Library Loot is a weekly event co-hosted by Claire from The Captive Reader and Linda from Silly Little Mischief that encourages bloggers to share the books they’ve checked out from the library.
I had a library date with Wee Reader! I put the baby to nap and with the grandparents sticking around at home, Wee Reader and I popped off to the Library for some book-picking, puzzle-playing and other-kid-watching. It was nice to spend some time with just one kid for a change!
Happy All The Time – Laurie Colwin
My first Laurie Colwin. I know! I don’t know why I’ve never read any of her books. I would’ve liked to picked up Home Cooking but that’s at another branch. Next time!
This delightful comedy of manners and morals is about romantic friendship, romantic marriage, and romantic love–about four people who are good-hearted and sane, lucky and gifted, and who find one another. Knowing that happiness is an art form that requires energy, discipline, and talent, Guido, Holly, Vincent, and Misty deal with jealousy, estrangement, and other perils involved in the search for love
The Novel Cure: From Abandonment to Zestlessness: 751 Books to Cure What Ails You – Ella Berthoud, Susan Elderkin
I’ve been wondering about this book! I love books about books.
Ladder of Years – Anne Tyler
I was downloading some extra e-books to take along on vacation. This seemed like an easy read.

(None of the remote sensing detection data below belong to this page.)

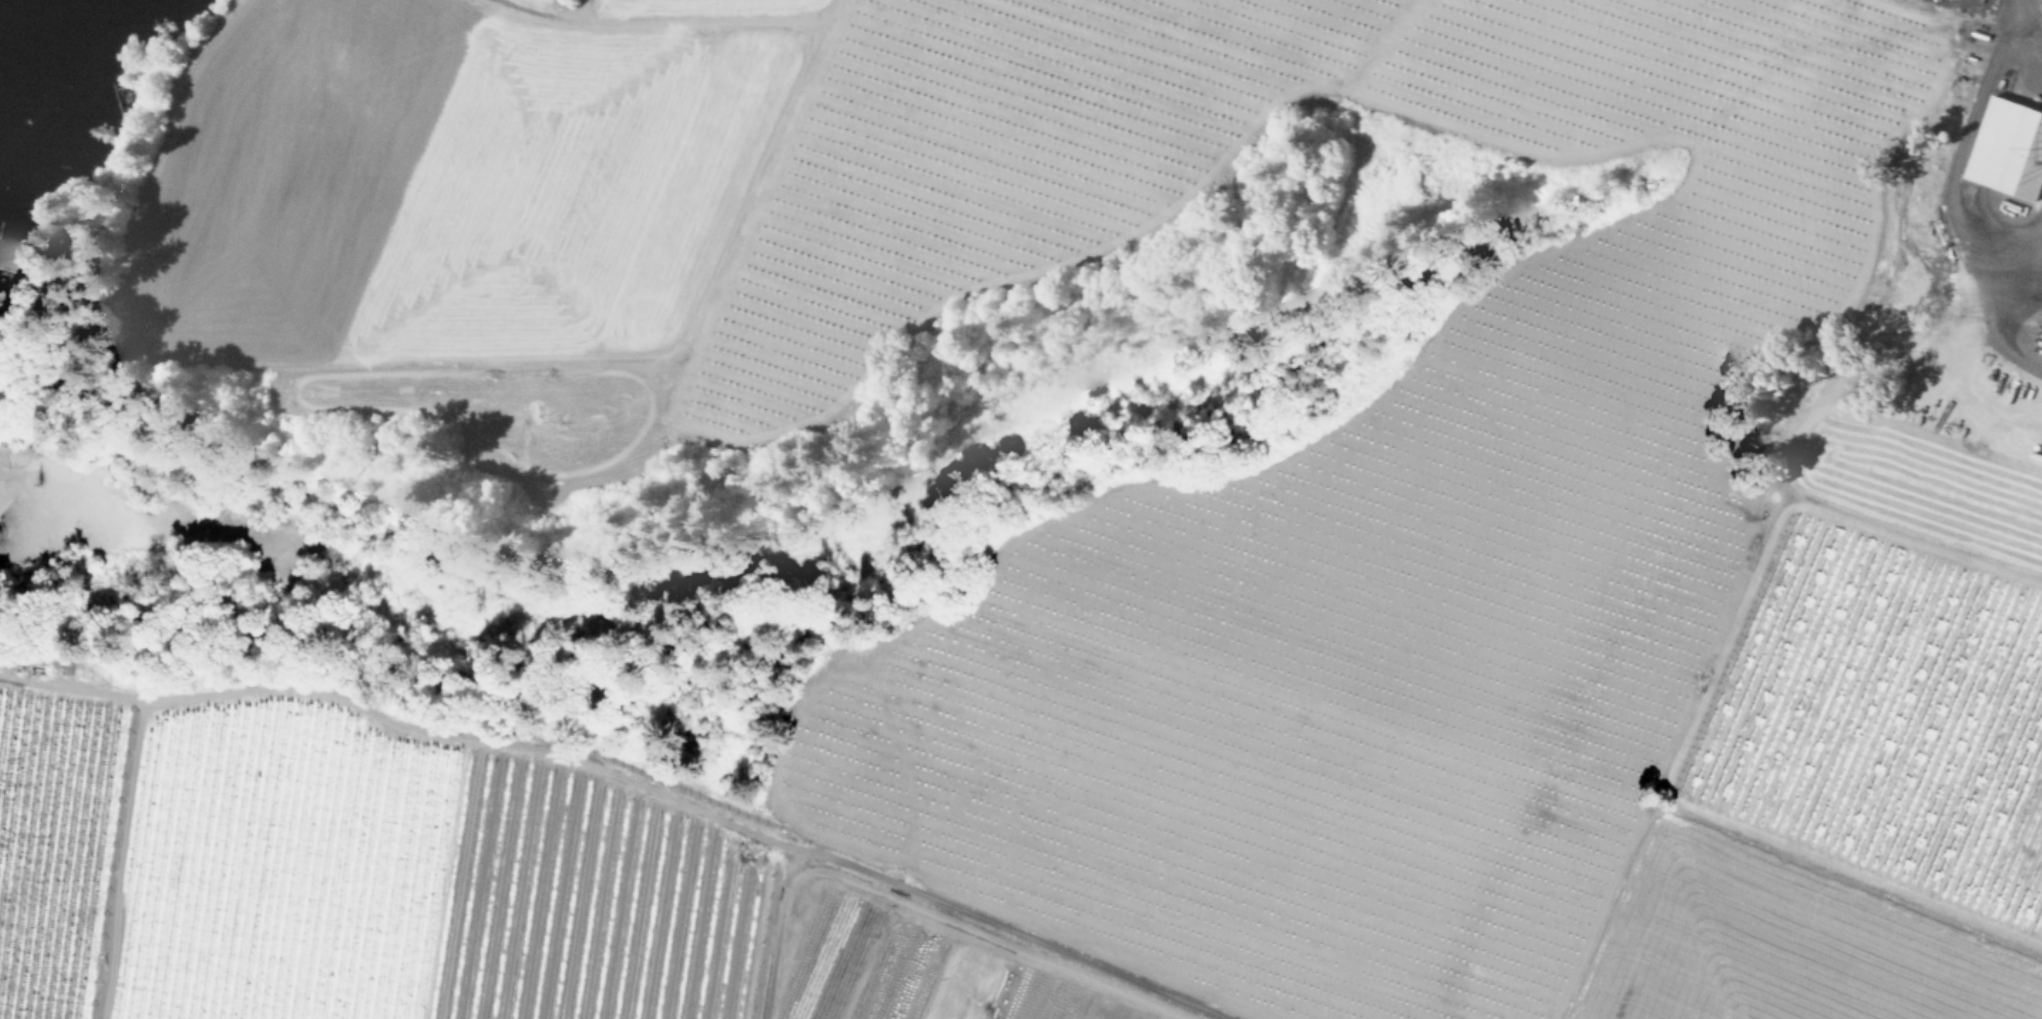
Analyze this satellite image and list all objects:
road: (2033, 22)
crop: (1291, 476)
crop: (54, 848)
road: (1869, 880)
crop: (414, 885)
road: (929, 897)
building: (380, 929)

BALTIMORE WOMAN DISAPPEARS DURING FAMILY VACATION, declares the headline. Forty-year-old Delia Grinstead is last seen strolling down the Delaware shore, wearing nothing more than a bathing suit and carrying a beach tote with five hundred dollars tucked inside. To her husband and three almost-grown children, she has vanished without trace or reason. But for Delia, who feels like a tiny gnat buzzing around her family’s edges, “walking away from it all” is not a premeditated act, but an impulse that will lead her into a new, exciting, and unimagined life . . . .
Sisterland – Curtis Sittenfeld
Curtis Sittenfeld, New York Times bestselling author of American Wife and Prep, returns with a mesmerizing novel of family and identity, loyalty and deception, and the delicate line between truth and belief.
From an early age, Kate and her identical twin sister, Violet, knew that they were unlike everyone else. Kate and Vi were born with peculiar “senses”—innate psychic abilities concerning future events and other people’s secrets. Though Vi embraced her visions, Kate did her best to hide them.
Now, years later, their different paths have led them both back to their hometown of St. Louis. Vi has pursued an eccentric career as a psychic medium, while Kate, a devoted wife and mother, has settled down in the suburbs to raise her two young children. But when a minor earthquake hits in the middle of the night, the normal life Kate has always wished for begins to shift. After Vi goes on television to share a premonition that another, more devastating earthquake will soon hit the St. Louis area, Kate is mortified. Equally troubling, however, is her fear that Vi may be right. As the date of the predicted earthquake quickly approaches, Kate is forced to reconcile her fraught relationship with her sister and to face truths about herself she’s long tried to deny.
Funny, haunting, and thought-provoking, Sisterland is a beautifully written novel of the obligation we have toward others, and the responsibility we take for ourselves. With her deep empathy, keen wisdom, and unerring talent for finding the extraordinary moments in our everyday lives, Curtis Sittenfeld is one of the most exceptional voices in literary fiction today.
To play the fool (Kate Martinelli #2) – Laurie R King
I quite enjoyed King’s first Martinelli book, A Grave Talent (my review), and this is the second book in the series
Celebrated author Laurie R. King dazzles mystery lovers once again in this, her second Kate Martinelli mystery. The story unfolds as a band of homeless people cremate a beloved dog in San Francisco’s Golden Gate Park. When it comes to incidents like this, the authorities are willing to overlook a few broken
regulations. But three weeks later, after the dog’s owner gets the same fiery send-off, the SFPD knows it has a serious problem on its hands. Other than the fact that they’re dealing with a particularly grisly homicide, Inspector Kate Martinelli and her partner, Al Hawkin, have little else to go on. They have a homeless victim without a positive ID, a group of witnesses who have little love for the cops, and a possible suspect, known only as Brother Erasmus. Kate
learns that Erasmus is well-acquainted with the park’s homeless and with the rarefied atmosphere of Berkeley’s Graduate Theological Union, yet he remains an enigma to all. It’s apparent that he is by no means crazy–but he is a fool. Kate begins the frustrating task of interrogating a man who communicates only through quotations. Trying to learn something of his history leads her along a twisting road to a disbanded cult, long-buried secrets, the thirst for spirituality, and the hunger for bloody vengeance
What did you get from your library recently?